## WORK TASK
Reproduce verbatim the line containing "right wrist: (481, 667)" and every line that follows it through the end of the entries below, omitting all pictures.

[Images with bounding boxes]
==========

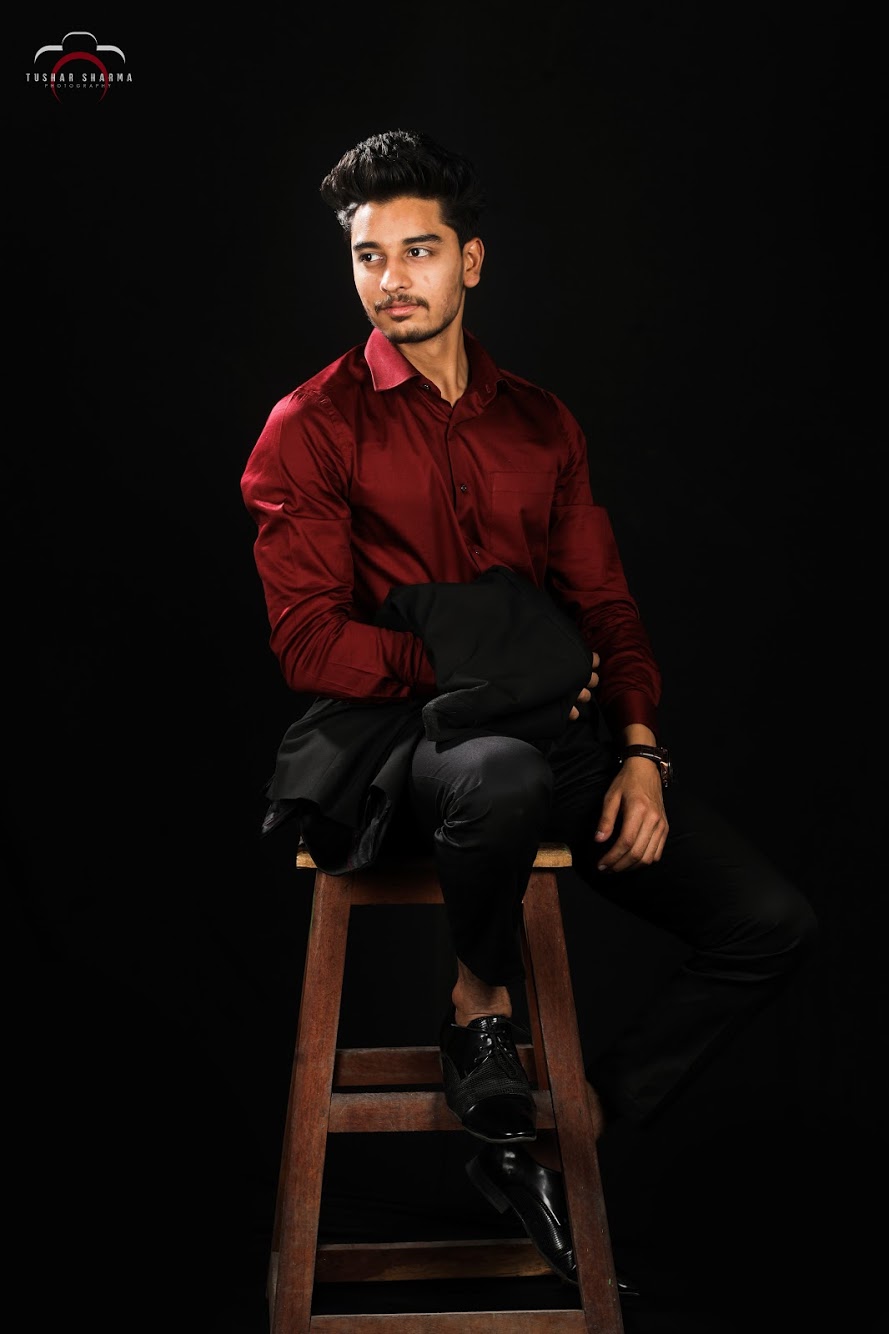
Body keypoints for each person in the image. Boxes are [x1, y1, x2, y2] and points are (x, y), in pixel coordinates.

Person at [240, 128, 818, 1291]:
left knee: (768, 921)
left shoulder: (543, 425)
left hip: (557, 742)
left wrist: (640, 751)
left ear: (471, 260)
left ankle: (567, 1131)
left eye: (417, 251)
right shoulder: (312, 424)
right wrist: (481, 667)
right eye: (367, 256)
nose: (390, 279)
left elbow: (606, 607)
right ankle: (479, 1011)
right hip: (404, 754)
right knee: (496, 768)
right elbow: (309, 641)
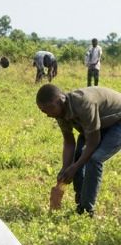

==========

## REPLY
right wrist: (481, 667)
right eye: (367, 256)
nose: (390, 279)
left elbow: (606, 607)
right ankle: (479, 1011)
right hip: (404, 754)
right knee: (496, 768)
right elbow: (309, 641)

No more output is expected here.